**What the task asks:** Only lines with the word "picture" are wanted; copy each of them from the listing below.

**Task material:**
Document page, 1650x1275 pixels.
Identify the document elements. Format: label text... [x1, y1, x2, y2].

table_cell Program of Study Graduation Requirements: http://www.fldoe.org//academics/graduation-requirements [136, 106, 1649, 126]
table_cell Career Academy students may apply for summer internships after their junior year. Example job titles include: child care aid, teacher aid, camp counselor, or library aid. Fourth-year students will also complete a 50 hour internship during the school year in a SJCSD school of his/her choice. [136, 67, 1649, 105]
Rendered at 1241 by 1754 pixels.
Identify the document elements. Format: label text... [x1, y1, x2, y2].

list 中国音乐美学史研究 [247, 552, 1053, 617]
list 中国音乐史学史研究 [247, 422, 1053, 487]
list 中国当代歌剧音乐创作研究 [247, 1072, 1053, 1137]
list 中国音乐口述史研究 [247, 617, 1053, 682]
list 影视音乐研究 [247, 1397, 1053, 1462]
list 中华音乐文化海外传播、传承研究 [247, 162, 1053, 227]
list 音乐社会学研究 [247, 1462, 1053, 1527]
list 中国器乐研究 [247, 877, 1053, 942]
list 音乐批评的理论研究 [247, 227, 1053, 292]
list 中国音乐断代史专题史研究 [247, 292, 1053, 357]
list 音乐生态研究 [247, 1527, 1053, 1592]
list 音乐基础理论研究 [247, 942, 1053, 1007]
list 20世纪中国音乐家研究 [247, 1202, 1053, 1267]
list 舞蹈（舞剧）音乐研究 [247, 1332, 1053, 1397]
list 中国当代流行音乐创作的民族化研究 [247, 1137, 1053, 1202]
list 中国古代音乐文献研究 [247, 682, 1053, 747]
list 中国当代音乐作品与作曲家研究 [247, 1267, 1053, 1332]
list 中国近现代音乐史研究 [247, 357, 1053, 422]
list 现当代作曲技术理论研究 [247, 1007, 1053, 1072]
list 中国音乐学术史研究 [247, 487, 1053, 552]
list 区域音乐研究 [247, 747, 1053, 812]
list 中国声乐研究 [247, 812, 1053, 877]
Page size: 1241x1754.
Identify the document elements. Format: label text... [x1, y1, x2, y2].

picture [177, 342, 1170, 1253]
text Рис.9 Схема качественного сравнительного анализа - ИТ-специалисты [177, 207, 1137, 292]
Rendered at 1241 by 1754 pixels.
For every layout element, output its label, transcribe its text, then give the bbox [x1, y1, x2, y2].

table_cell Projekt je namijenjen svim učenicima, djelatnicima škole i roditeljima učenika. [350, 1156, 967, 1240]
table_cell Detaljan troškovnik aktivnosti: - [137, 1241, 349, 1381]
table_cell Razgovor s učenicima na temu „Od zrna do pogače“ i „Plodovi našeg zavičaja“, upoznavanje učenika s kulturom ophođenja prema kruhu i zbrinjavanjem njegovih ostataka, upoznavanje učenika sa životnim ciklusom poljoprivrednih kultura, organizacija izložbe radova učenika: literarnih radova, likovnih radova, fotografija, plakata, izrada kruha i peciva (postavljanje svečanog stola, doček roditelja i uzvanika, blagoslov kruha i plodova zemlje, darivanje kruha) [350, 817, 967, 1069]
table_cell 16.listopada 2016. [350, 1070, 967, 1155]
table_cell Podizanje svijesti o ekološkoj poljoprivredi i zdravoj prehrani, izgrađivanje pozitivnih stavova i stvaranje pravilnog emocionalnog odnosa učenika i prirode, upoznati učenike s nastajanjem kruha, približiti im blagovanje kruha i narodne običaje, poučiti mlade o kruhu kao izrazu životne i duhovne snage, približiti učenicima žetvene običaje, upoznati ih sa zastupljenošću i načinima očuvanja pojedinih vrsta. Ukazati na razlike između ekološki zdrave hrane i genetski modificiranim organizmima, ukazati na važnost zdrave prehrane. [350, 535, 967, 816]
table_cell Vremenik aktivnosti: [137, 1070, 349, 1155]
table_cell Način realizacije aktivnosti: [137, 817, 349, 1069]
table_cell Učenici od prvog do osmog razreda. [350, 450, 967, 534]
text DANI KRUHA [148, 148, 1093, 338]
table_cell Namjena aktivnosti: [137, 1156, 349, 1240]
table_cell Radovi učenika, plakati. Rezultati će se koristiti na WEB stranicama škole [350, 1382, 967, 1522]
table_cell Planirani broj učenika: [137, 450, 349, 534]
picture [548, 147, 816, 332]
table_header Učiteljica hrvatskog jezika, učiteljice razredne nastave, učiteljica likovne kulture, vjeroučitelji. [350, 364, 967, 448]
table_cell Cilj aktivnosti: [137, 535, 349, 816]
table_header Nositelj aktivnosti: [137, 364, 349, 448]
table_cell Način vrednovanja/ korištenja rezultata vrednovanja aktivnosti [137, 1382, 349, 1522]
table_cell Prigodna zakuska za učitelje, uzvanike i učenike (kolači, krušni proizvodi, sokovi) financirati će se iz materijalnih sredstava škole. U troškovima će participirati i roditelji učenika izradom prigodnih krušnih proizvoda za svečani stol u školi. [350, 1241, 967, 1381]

**Task output:**
picture [177, 342, 1170, 1253]
picture [548, 147, 816, 332]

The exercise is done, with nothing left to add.